Bienaventurada eres María, Dios te ha exaltado sobre todas las criaturas y estás sobre esa columna desde la que miras y atraes a todos tus hijos para que acudan a ti. Sí, “bienaventurada me llamarán todas las naciones porque el poderoso ha hecho obras grandes en mí, su nombre es Santo”.

Cuenta la tradición que cuando Santiago estaba desalentado, la dureza del corazón de los hombres que habían de acoger, aquí, en la futura España, el mensaje de salvación, les cerraba el alma. Pero ella, María, se le apareció en carne mortal y le llenó de esperanza, le devolvió la ilusión y le hizo la promesa de que esta tierra acogería el mensaje de su Hijo y lo haría propio. Esta sería, como luego subrayaría el Papa Juan Pablo II, tierra de María.
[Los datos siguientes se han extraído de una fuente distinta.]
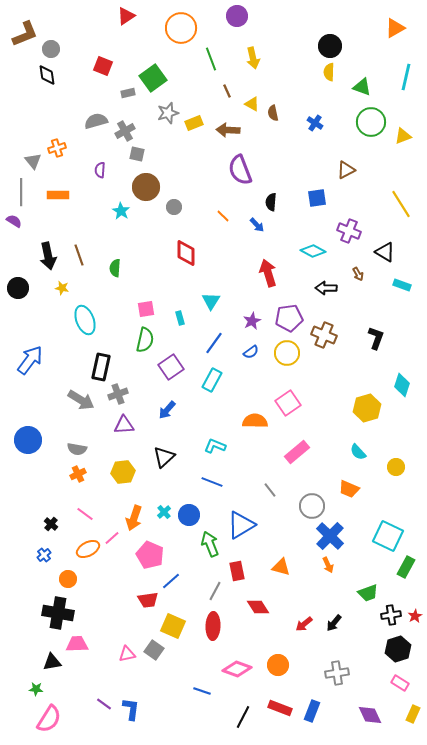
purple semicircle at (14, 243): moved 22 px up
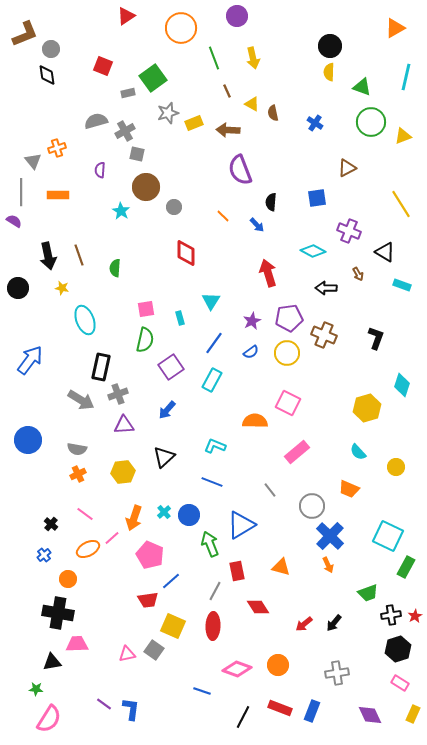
green line at (211, 59): moved 3 px right, 1 px up
brown triangle at (346, 170): moved 1 px right, 2 px up
pink square at (288, 403): rotated 30 degrees counterclockwise
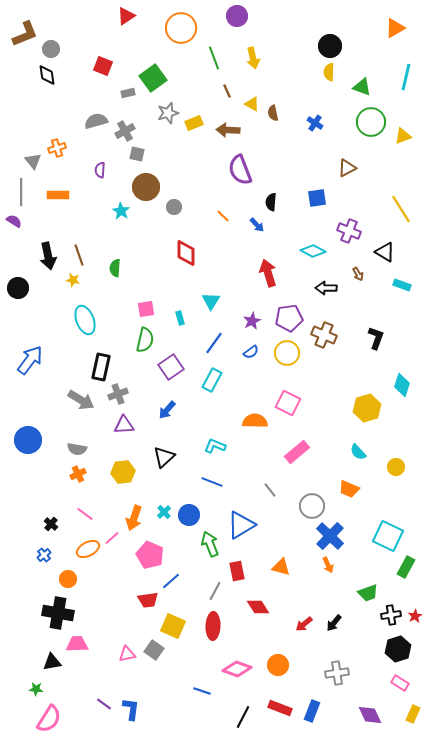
yellow line at (401, 204): moved 5 px down
yellow star at (62, 288): moved 11 px right, 8 px up
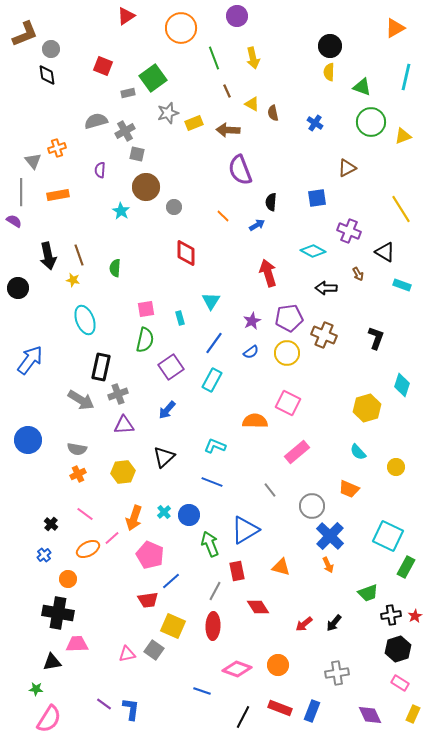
orange rectangle at (58, 195): rotated 10 degrees counterclockwise
blue arrow at (257, 225): rotated 77 degrees counterclockwise
blue triangle at (241, 525): moved 4 px right, 5 px down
Hoy la Iglesia canta las glorias de María y despeja los caminos para que nos dirijamos al que es el centro de la Historia, Rey de reyes y Señor de señores, a nuestro único Salvador, Jesucristo. Y la invoca como Arca de la Alianza, como Estrella de la mañana, como Puerta del cielo. Bendita tú, María, porque has dicho sí, porque has engendrado y has dado a luz al Salvador.

En el Evangelio Jesús, aparentemente, parece que considera en menos a su Madre, pero no es verdad. Jesús quiere mostrarnos que, aunque María ha dado su cuerpo para ser morada del Redentor, antes, mucho antes, ha abierto su alma para que el Todopoderoso fuera de ella el Dueño y Señor. María, que nos enseñas no solo a la admiración, a la devoción a tu persona, nos muestras cómo el camino verdadero está en acoger de tal modo a Dios en nuestra vida que Él y solo Él lo domine todo, lo llene todo, lo ilumine todo. Mi vida, María, quiero que sea, como la tuya, una vida entregada, sin un resquicio para mi yo.

Hoy la liturgia de la Iglesia nos da las pistas para recorrer ese camino, y nos dice que María nos da todo lo necesario para no desfallecer en el camino. Nos da: fortaleza en la fe, seguridad en la esperanza y constancia en el amor. 

1. Fortaleza en la fe. María es la creyente por excelencia. “Bendita tú que has creído porque lo que te ha dicho el Señor, se cumplirá”. No duda, no pone pegas de ningún tipo, es el total abandono, es el sí incondicional. Es el suyo un sí que se va prolongando en su vida, con esa aceptación a los planes de Dios sobre ella, incluso dentro de la oscuridad. No quiere dar interpretaciones, no quiere poner sus acentos. Sencillamente se deja hacer por Dios.

2. Seguridad en la esperanza. No hay en ti, María, miedos. El miedo es, a fin de cuentas, dudar, dar más crédito a tener control sobre las cosas que esas miras puestas en Dios, el que sabe poner luz en el camino, a pesar de todo tipo de circunstancias que pueden llenar el camino de tinieblas, de bruma. María no duda, María no quiere tener en sus manos la hoja de ruta de su existencia, porque se la ha entregado a Dios. Y sabe que Dios no le va a fallar nunca.

3. Constancia en el amor. El amor no es algo que se logra y ya se da uno por satisfecho: ya lo he conseguido y me quedo tranquilo, saboreándolo. María sabe que el amor es un don y una tarea. María comprende que el amor no es un estado, es un camino. María se da cuenta de que el amor es un fuego que abrasa el alma, pero que puede apagarse si no se mantiene encendido. Echar leña al fuego del amor, no decir basta. Solo con Dios tiene su cumplimiento. Y ella lo acoge.

María, Madre nuestra, Madre mía, que somos tus hijos, no nos dejes. Que se haga realidad a cada instante lo que te pedimos en la oración: “Santa María, Madre de Dios, ruega por nosotros ahora y en la hora de nuestra muerte, Amén”.